The inability of the two main political parties to agree on a candidate for Standards Commissioner – only two years after the two parties’ made a deal over such appointments – says much about the state of politics in Malta.
The Venice Commission had been very critical of the parties’ deal, in which six laws were passed unanimously in parliament. The Commission at the time responded that “unanimity [in enacting the laws] in parliament is an ambivalent matter.”
“It could also be interpreted,” the Commission added, “as proving the closedness of the political system and the fact that common vested interests bind the majority and the opposition together.”
An increasing number of Maltese people are drawing similar conclusions, and becoming increasingly disillusioned with the main political parties, which are perceived as petty, partisan and self-serving.
The last general election saw a surge in ballot absenteeism – the largest ever – and that trend did not stop there: the number of alienated voters has continued to grow slowly and steadily since the election.
The PN is in worst shape – it is in disarray – but Labour has also been hemorrhaging support. Sources within Labour have told this website of internal surveys that show the slipping support, which appears to have been particularly steep in Gozo.
There is an old political maxim that holds that Gozo is a harbinger of wider shifts in political fortunes. And Labour has certainly taken the signs seriously: some months ago, the party held a private caucus in Gozo to discuss the reasons for declining support.

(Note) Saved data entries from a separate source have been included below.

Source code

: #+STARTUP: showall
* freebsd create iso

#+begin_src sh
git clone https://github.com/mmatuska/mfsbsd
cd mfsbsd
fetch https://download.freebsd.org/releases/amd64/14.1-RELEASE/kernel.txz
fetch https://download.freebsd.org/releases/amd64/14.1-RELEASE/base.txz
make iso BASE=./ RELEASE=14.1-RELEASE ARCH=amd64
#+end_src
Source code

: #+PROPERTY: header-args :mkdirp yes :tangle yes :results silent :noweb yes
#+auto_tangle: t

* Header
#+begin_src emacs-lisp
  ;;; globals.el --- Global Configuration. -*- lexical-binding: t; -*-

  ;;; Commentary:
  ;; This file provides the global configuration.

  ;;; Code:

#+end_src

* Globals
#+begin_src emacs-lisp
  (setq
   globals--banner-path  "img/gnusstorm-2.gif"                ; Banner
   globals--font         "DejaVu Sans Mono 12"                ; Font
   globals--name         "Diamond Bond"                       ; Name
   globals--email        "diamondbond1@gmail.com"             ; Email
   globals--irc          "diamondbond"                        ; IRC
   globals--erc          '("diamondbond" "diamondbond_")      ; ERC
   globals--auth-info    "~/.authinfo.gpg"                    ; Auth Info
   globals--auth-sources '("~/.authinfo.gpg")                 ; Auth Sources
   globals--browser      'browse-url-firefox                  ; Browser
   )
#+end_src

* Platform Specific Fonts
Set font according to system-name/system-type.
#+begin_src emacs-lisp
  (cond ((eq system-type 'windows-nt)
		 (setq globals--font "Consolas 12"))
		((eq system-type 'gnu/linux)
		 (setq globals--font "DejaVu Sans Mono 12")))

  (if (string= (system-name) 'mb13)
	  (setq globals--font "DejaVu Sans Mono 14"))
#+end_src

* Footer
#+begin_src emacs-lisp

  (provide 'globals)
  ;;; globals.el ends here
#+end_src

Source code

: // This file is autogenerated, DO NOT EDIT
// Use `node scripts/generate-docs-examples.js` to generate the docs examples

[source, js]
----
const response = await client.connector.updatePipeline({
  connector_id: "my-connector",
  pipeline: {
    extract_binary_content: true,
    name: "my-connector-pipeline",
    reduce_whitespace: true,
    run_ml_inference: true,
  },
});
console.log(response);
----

These dynamics show that voters are seeking new homes for their votes, and that the electoral landscape is set to become fragmented.
Yet the big question is whether there are any alternative parties who can inspire a swathe of voters wide enough to make a difference.
The most established third force is the ADPD, but there is no sign that it will attract voters in numbers large enough to elect any MPs to parliament without a national threshold quota. And even with a national quota, the ADPD would struggle to get even a token MP in its current form.
In branding (even the name is odd, unwieldy) as well as in political vision – or, as it is often called, the big idea – the party lacks a coherent or unified strategy that can bring electoral success. It is largely associated with narrow issues and narrow campaigning.
Even beyond the big idea, and beyond sophisticated branding, a third political formation could only grow into a reckonable force if it invests time and energy in really helping people.
The outlier Arnold Cassola also has a fighting chance. He has build a name for solo struggles in pursuit of justice and accountability – he is even challenging in the constitutional court (and out of pocket) the discriminatory law on cooption of women MPs by the two main parties. (It is surprising that Sandra Gauci of the ADPD did not challenge such a law.)
Yet despite these trends, without an effective third party that could break the mould, we are set to remain saddled with the two main parties. The main parties will continue losing support, but the dynamic will remain the same: a closed political system that offers little chance of meaningful change.